Andrew Taylor

Goodbye to Berlin | 28 March 2019

For his last novel, Kerr has taken Bernie back to 1928, when he was a rising star of the Berlin murder squad in the glory days of the Weimar Republic

issue 30 March 2019

Philip Kerr’s first Bernie Gunther novel, March Violets, was published 30 years ago. From the start, the format was a winner: take a cynical, wisecracking private eye modelled on Philip Marlowe and Sam Spade and transplant him to Nazi Germany. Metropolis is the 14th in the series and unfortunately, since the untimely death of its author last year, presumably the final instalment.

Thirty years is also the rough fictional timespan of Bernie’s career. Emerging from the trenches of the first world war, he has served for 11 years as a homicide detective in Kripo (Berlin’s criminal police). He’s a tough, morally ambivalent but essentially sympathetic character. Naturally — it goes with the format — women find him remarkably attractive.

March Violets began when the rise of the Nazis to power cost Bernie his job. As the series progressed, he worked as an investigator in a variety of roles, among them with the SS, often tangling with senior members of the Nazi hierarchy including Heydrich and Goebbels. His story continued after the war and into the 1950s.
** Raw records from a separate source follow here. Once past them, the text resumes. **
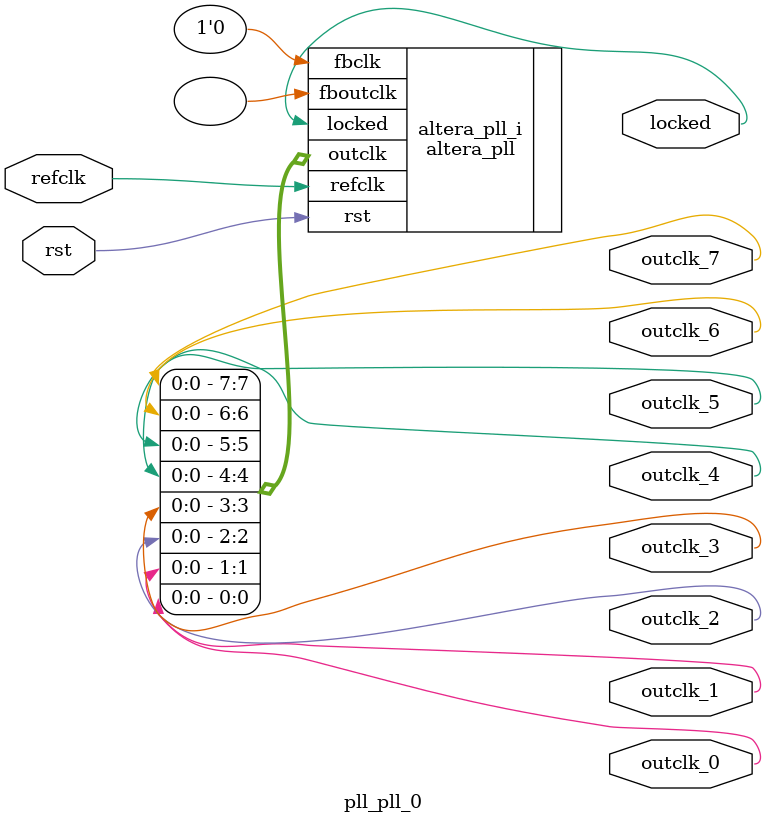
<source format=v>
`timescale 1ns/10ps
module  pll_pll_0(

	// interface 'refclk'
	input wire refclk,

	// interface 'reset'
	input wire rst,

	// interface 'outclk0'
	output wire outclk_0,

	// interface 'outclk1'
	output wire outclk_1,

	// interface 'outclk2'
	output wire outclk_2,

	// interface 'outclk3'
	output wire outclk_3,

	// interface 'outclk4'
	output wire outclk_4,

	// interface 'outclk5'
	output wire outclk_5,

	// interface 'outclk6'
	output wire outclk_6,

	// interface 'outclk7'
	output wire outclk_7,

	// interface 'locked'
	output wire locked
);

	altera_pll #(
		.fractional_vco_multiplier("true"),
		.reference_clock_frequency("50.0 MHz"),
		.operation_mode("normal"),
		.number_of_clocks(8),
		.output_clock_frequency0("255.999872 MHz"),
		.phase_shift0("0 ps"),
		.duty_cycle0(50),
		.output_clock_frequency1("109.714257 MHz"),
		.phase_shift1("0 ps"),
		.duty_cycle1(50),
		.output_clock_frequency2("63.999981 MHz"),
		.phase_shift2("0 ps"),
		.duty_cycle2(50),
		.output_clock_frequency3("31.999989 MHz"),
		.phase_shift3("0 ps"),
		.duty_cycle3(50),
		.output_clock_frequency4("15.999994 MHz"),
		.phase_shift4("0 ps"),
		.duty_cycle4(50),
		.output_clock_frequency5("7.999996 MHz"),
		.phase_shift5("0 ps"),
		.duty_cycle5(50),
		.output_clock_frequency6("3.999998 MHz"),
		.phase_shift6("0 ps"),
		.duty_cycle6(50),
		.output_clock_frequency7("1.999999 MHz"),
		.phase_shift7("0 ps"),
		.duty_cycle7(50),
		.output_clock_frequency8("0 MHz"),
		.phase_shift8("0 ps"),
		.duty_cycle8(50),
		.output_clock_frequency9("0 MHz"),
		.phase_shift9("0 ps"),
		.duty_cycle9(50),
		.output_clock_frequency10("0 MHz"),
		.phase_shift10("0 ps"),
		.duty_cycle10(50),
		.output_clock_frequency11("0 MHz"),
		.phase_shift11("0 ps"),
		.duty_cycle11(50),
		.output_clock_frequency12("0 MHz"),
		.phase_shift12("0 ps"),
		.duty_cycle12(50),
		.output_clock_frequency13("0 MHz"),
		.phase_shift13("0 ps"),
		.duty_cycle13(50),
		.output_clock_frequency14("0 MHz"),
		.phase_shift14("0 ps"),
		.duty_cycle14(50),
		.output_clock_frequency15("0 MHz"),
		.phase_shift15("0 ps"),
		.duty_cycle15(50),
		.output_clock_frequency16("0 MHz"),
		.phase_shift16("0 ps"),
		.duty_cycle16(50),
		.output_clock_frequency17("0 MHz"),
		.phase_shift17("0 ps"),
		.duty_cycle17(50),
		.pll_type("General"),
		.pll_subtype("General")
	) altera_pll_i (
		.rst	(rst),
		.outclk	({outclk_7, outclk_6, outclk_5, outclk_4, outclk_3, outclk_2, outclk_1, outclk_0}),
		.locked	(locked),
		.fboutclk	( ),
		.fbclk	(1'b0),
		.refclk	(refclk)
	);
endmodule


</source>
For his last novel, Kerr has chosen to take Bernie back to 1928, when he was a rising star of the Berlin murder squad during the glory days of the Weimar Republic. Still scarred by his wartime experiences, he’s drinking heavily while managing to investigate two separate serial killers. Someone is methodically murdering and scalping prostitutes; and someone else is shooting .25 calibre bullets into legless veterans begging in the streets.

All this is happening in a city that’s bursting with creative energy, sexual experimentation and political conflict. Fritz Lang has just released Metropolis, and Bernie enjoys of spot of dalliance with Lang’s screenwriter wife, Thea von Harbou. George Grosz, a leading light of the Weimar Dada movement, sketches him in a bar.